------ DATA FOR ANALYSIS ------
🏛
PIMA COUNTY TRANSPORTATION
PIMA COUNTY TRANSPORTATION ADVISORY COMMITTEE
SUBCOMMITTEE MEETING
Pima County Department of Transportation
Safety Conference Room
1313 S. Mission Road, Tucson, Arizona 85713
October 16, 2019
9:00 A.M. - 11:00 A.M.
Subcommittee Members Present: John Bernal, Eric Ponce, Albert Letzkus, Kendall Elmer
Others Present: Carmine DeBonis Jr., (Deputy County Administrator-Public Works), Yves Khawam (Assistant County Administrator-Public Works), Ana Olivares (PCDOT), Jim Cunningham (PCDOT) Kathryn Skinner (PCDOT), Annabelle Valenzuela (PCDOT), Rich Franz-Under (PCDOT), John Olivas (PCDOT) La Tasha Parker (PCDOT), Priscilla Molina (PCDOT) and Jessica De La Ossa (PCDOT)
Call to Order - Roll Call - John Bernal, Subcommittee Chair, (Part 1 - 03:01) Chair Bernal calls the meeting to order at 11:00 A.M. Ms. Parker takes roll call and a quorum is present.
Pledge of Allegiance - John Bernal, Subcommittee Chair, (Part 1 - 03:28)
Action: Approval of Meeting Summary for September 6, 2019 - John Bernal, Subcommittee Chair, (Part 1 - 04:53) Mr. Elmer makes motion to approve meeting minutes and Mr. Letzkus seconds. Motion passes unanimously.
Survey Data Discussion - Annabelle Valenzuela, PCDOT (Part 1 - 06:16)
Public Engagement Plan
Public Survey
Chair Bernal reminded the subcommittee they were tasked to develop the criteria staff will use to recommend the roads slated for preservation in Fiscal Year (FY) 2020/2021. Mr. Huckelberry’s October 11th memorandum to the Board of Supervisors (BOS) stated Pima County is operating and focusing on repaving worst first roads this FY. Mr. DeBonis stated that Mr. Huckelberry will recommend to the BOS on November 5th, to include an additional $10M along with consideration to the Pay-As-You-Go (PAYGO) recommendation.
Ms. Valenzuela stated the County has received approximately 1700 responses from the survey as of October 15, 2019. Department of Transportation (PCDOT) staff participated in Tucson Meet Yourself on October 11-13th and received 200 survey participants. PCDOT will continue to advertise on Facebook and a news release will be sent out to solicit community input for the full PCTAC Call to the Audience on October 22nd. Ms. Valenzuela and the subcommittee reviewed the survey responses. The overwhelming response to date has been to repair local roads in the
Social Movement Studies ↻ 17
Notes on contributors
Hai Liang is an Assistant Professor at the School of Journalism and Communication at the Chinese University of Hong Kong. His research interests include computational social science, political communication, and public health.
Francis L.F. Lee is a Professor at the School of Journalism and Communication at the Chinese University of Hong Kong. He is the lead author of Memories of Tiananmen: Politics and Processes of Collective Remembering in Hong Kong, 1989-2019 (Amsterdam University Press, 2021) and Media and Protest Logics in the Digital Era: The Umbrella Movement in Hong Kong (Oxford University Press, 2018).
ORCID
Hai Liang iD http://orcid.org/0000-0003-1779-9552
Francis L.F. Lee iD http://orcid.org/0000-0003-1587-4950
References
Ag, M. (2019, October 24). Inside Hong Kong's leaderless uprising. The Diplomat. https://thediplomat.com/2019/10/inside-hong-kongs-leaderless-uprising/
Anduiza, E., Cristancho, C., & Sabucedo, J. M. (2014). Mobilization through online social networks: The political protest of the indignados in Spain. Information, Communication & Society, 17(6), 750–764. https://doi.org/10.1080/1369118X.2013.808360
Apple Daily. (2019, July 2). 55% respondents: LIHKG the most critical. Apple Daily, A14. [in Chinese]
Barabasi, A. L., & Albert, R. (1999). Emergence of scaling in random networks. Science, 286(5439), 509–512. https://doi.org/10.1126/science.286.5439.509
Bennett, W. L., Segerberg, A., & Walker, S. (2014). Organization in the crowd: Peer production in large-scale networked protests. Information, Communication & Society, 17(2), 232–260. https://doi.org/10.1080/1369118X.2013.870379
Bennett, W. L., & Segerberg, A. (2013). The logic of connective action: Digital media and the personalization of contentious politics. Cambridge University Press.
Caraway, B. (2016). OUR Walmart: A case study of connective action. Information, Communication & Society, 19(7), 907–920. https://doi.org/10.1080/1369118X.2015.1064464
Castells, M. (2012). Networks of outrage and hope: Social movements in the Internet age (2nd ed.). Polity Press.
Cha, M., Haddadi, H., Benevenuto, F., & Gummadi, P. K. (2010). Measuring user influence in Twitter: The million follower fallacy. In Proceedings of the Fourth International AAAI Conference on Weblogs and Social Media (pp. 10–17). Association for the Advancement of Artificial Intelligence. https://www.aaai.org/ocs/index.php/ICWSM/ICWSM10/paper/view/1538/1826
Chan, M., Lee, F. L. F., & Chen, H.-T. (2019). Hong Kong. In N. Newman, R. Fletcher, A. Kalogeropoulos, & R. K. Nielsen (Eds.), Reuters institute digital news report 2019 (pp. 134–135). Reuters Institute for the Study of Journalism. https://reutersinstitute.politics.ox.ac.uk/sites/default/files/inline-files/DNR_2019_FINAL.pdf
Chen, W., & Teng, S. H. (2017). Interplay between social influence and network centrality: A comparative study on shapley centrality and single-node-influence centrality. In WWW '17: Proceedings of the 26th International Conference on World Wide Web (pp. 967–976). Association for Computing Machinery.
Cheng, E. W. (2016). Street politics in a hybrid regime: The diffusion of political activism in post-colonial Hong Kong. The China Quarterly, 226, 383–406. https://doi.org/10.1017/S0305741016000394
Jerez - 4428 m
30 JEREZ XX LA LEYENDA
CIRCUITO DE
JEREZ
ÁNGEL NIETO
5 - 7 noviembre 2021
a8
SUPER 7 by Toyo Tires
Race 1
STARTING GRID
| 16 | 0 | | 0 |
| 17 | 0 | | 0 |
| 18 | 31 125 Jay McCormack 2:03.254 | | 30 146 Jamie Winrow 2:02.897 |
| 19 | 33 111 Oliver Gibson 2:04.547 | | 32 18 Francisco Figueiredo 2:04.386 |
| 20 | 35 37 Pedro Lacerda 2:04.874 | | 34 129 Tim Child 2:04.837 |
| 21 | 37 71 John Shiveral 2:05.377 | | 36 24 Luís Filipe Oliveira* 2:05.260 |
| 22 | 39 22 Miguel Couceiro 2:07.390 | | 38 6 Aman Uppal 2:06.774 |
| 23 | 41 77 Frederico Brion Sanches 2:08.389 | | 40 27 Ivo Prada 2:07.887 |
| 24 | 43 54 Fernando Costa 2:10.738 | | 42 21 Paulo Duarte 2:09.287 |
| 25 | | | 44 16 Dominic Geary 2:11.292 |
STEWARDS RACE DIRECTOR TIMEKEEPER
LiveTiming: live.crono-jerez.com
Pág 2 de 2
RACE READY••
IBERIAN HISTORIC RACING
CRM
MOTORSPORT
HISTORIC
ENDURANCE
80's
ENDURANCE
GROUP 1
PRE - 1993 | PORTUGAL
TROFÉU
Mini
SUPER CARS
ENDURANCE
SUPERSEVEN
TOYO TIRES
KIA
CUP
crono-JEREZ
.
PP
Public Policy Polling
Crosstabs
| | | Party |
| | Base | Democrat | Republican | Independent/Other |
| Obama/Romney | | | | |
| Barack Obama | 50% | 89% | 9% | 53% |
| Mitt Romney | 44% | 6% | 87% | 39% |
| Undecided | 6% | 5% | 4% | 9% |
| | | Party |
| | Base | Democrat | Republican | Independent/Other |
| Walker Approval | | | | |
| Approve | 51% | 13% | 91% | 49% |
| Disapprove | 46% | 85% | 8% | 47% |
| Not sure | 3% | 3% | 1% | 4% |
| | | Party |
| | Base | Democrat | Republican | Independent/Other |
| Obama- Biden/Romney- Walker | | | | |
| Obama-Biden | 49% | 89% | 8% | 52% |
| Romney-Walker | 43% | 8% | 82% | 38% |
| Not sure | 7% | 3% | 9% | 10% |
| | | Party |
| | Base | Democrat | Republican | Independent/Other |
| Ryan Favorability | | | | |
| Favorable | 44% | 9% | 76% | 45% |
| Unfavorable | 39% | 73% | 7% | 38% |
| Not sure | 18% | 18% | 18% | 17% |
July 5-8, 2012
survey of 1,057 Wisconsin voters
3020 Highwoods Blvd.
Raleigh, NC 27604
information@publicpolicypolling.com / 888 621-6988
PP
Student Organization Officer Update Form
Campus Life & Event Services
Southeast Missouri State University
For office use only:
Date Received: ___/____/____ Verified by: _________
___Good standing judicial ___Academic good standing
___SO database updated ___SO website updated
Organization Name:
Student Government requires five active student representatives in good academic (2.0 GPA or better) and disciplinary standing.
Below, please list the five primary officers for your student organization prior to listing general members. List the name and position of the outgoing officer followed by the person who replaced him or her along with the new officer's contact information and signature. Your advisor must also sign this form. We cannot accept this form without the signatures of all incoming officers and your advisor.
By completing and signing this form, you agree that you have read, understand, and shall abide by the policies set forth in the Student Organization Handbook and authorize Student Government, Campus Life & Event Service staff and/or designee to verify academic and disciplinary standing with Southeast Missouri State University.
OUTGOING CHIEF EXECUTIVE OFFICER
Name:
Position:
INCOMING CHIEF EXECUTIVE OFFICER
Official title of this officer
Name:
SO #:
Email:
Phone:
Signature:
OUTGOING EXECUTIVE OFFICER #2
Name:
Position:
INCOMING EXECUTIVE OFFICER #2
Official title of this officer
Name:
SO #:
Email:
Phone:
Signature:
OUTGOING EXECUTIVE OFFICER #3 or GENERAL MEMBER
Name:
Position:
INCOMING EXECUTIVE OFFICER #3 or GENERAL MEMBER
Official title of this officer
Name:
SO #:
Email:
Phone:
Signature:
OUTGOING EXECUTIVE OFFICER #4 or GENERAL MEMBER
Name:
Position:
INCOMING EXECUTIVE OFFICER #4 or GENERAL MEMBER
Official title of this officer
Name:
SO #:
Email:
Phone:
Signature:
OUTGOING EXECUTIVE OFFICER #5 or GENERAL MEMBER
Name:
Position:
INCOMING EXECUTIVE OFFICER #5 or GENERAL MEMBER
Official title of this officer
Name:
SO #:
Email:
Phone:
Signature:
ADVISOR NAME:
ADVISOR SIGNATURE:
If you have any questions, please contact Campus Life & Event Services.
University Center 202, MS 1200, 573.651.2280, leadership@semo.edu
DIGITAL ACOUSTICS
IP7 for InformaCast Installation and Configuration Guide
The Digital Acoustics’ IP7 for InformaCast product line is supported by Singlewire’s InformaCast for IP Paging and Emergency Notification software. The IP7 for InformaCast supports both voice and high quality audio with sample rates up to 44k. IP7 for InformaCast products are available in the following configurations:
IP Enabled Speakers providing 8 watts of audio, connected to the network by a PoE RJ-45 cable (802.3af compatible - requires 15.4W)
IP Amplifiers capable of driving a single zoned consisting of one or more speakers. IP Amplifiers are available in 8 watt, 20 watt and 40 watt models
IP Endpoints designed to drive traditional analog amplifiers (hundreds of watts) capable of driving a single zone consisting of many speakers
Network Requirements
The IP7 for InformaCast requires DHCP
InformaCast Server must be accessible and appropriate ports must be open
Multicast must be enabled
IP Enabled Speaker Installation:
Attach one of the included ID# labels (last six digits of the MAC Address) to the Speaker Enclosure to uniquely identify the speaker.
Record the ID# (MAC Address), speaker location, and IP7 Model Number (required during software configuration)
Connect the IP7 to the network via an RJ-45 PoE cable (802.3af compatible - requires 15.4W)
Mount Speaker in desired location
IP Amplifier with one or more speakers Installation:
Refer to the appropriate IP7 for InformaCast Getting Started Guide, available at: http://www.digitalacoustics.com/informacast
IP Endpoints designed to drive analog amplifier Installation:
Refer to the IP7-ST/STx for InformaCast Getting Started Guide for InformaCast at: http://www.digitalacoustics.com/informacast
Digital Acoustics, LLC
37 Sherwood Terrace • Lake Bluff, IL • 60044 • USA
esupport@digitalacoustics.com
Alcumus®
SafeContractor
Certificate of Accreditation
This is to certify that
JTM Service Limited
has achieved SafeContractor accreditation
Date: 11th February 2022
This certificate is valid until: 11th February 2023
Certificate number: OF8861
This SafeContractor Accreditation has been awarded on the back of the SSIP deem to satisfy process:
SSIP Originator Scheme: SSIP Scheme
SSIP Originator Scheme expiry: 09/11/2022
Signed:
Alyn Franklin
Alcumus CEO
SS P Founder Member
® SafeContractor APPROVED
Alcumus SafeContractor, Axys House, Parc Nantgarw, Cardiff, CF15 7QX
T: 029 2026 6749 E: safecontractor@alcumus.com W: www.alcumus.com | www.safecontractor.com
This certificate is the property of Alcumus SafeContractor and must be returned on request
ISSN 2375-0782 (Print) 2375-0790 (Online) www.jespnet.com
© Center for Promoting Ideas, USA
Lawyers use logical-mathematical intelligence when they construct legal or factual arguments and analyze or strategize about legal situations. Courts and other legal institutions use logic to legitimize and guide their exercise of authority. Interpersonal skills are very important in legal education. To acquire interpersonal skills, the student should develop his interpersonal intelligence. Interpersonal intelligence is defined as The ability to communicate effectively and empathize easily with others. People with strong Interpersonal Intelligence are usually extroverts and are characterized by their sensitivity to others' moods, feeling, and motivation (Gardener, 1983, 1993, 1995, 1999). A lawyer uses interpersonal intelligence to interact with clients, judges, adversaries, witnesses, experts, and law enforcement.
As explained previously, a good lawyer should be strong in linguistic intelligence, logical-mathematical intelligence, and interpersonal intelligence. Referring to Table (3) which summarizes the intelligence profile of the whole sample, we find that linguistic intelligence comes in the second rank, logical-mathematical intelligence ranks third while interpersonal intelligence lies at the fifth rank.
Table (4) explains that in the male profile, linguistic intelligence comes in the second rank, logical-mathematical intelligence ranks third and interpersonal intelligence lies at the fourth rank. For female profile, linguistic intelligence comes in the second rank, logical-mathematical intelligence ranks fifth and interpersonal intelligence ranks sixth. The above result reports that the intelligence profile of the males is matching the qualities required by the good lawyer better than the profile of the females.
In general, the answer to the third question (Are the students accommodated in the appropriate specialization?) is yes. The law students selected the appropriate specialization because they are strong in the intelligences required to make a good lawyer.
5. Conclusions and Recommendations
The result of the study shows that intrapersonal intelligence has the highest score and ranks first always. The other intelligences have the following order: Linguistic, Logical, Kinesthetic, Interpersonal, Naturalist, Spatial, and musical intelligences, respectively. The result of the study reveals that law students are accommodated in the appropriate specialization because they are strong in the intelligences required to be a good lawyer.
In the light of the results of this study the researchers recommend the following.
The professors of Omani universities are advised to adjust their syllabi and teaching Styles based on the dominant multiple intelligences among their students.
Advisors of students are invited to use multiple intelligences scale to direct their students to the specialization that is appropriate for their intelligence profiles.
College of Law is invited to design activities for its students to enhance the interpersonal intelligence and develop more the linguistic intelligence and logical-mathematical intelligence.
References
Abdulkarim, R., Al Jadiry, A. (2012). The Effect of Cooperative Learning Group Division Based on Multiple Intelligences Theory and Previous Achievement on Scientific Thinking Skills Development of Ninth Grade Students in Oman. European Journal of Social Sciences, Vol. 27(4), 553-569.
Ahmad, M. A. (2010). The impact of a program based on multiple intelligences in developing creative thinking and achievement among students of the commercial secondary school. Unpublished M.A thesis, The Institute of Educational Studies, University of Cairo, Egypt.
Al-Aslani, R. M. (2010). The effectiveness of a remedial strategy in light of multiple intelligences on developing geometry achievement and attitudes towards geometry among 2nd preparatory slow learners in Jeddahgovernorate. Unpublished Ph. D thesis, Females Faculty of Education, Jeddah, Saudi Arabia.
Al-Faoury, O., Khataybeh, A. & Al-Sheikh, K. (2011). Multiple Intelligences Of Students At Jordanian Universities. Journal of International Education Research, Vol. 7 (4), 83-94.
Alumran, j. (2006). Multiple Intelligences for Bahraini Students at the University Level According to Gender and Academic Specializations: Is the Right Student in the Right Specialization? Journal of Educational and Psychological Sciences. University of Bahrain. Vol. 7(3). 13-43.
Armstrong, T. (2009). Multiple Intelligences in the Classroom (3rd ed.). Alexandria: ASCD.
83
------
Please reproduce, exactly as they appear above, the lines from the line containing "For office use" up to and including the line containing "INCOMING EXECUTIVE OFFICER #4".

For office use only:
Date Received: ___/____/____ Verified by: _________
___Good standing judicial ___Academic good standing
___SO database updated ___SO website updated
Organization Name:
Student Government requires five active student representatives in good academic (2.0 GPA or better) and disciplinary standing.
Below, please list the five primary officers for your student organization prior to listing general members. List the name and position of the outgoing officer followed by the person who replaced him or her along with the new officer's contact information and signature. Your advisor must also sign this form. We cannot accept this form without the signatures of all incoming officers and your advisor.
By completing and signing this form, you agree that you have read, understand, and shall abide by the policies set forth in the Student Organization Handbook and authorize Student Government, Campus Life & Event Service staff and/or designee to verify academic and disciplinary standing with Southeast Missouri State University.
OUTGOING CHIEF EXECUTIVE OFFICER
Name:
Position:
INCOMING CHIEF EXECUTIVE OFFICER
Official title of this officer
Name:
SO #:
Email:
Phone:
Signature:
OUTGOING EXECUTIVE OFFICER #2
Name:
Position:
INCOMING EXECUTIVE OFFICER #2
Official title of this officer
Name:
SO #:
Email:
Phone:
Signature:
OUTGOING EXECUTIVE OFFICER #3 or GENERAL MEMBER
Name:
Position:
INCOMING EXECUTIVE OFFICER #3 or GENERAL MEMBER
Official title of this officer
Name:
SO #:
Email:
Phone:
Signature:
OUTGOING EXECUTIVE OFFICER #4 or GENERAL MEMBER
Name:
Position:
INCOMING EXECUTIVE OFFICER #4 or GENERAL MEMBER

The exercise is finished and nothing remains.